5. Data-driven discovery of dimensionless numbers and governing laws from scarce measurements

   https://doi.org/10.1038/s41467-022-35084-w  

   Xie, Xiaoyu ; Samaei, Arash ; Guo, Jiachen ; Liu, Wing Kam ; Gan, Zhengtao ( December 2022 , Nature Communications)

   Dimensionless numbers and scaling laws provide elegant insights into the characteristic properties of physical systems. Classical dimensional analysis and similitude theory fail to identify a set of unique dimensionless numbers for a highly multi-variable system with incomplete governing equations. This paper introduces a mechanistic data-driven approach that embeds the principle of dimensional invariance into a two-level machine learning scheme to automatically discover dominant dimensionless numbers and governing laws (including scaling laws and differential equations) from scarce measurement data. The proposed methodology, called dimensionless learning, is a physics-based dimension reduction technique.

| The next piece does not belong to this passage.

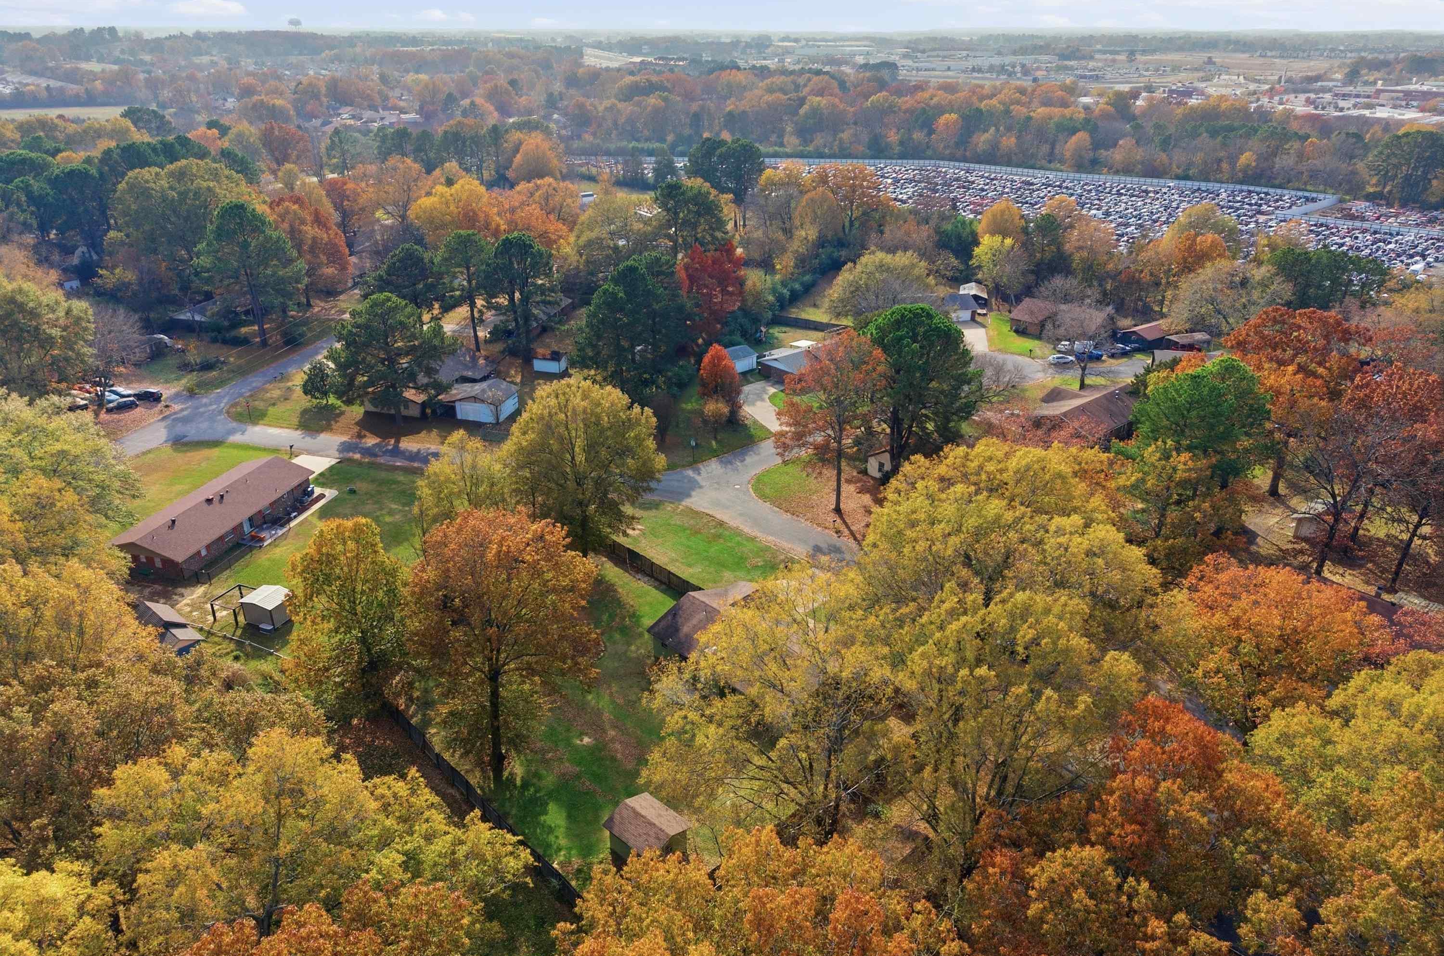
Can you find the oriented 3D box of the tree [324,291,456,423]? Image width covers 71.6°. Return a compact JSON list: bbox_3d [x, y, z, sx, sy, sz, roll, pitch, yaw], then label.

It can reduce high-dimensional parameter spaces to descriptions involving only a few physically interpretable dimensionless parameters, greatly simplifying complex process design and system optimization. We demonstrate the algorithm by solving several challenging engineering problems with noisy experimental measurements (not synthetic data) collected from the literature. Examples include turbulent Rayleigh-Bénard convection, vapor depression dynamics in laser melting of metals, and porosity formation in 3D printing. Lastly, we show that the proposed approach can identify dimensionally homogeneous differential equations with dimensionless number(s) by leveraging sparsity-promoting techniques.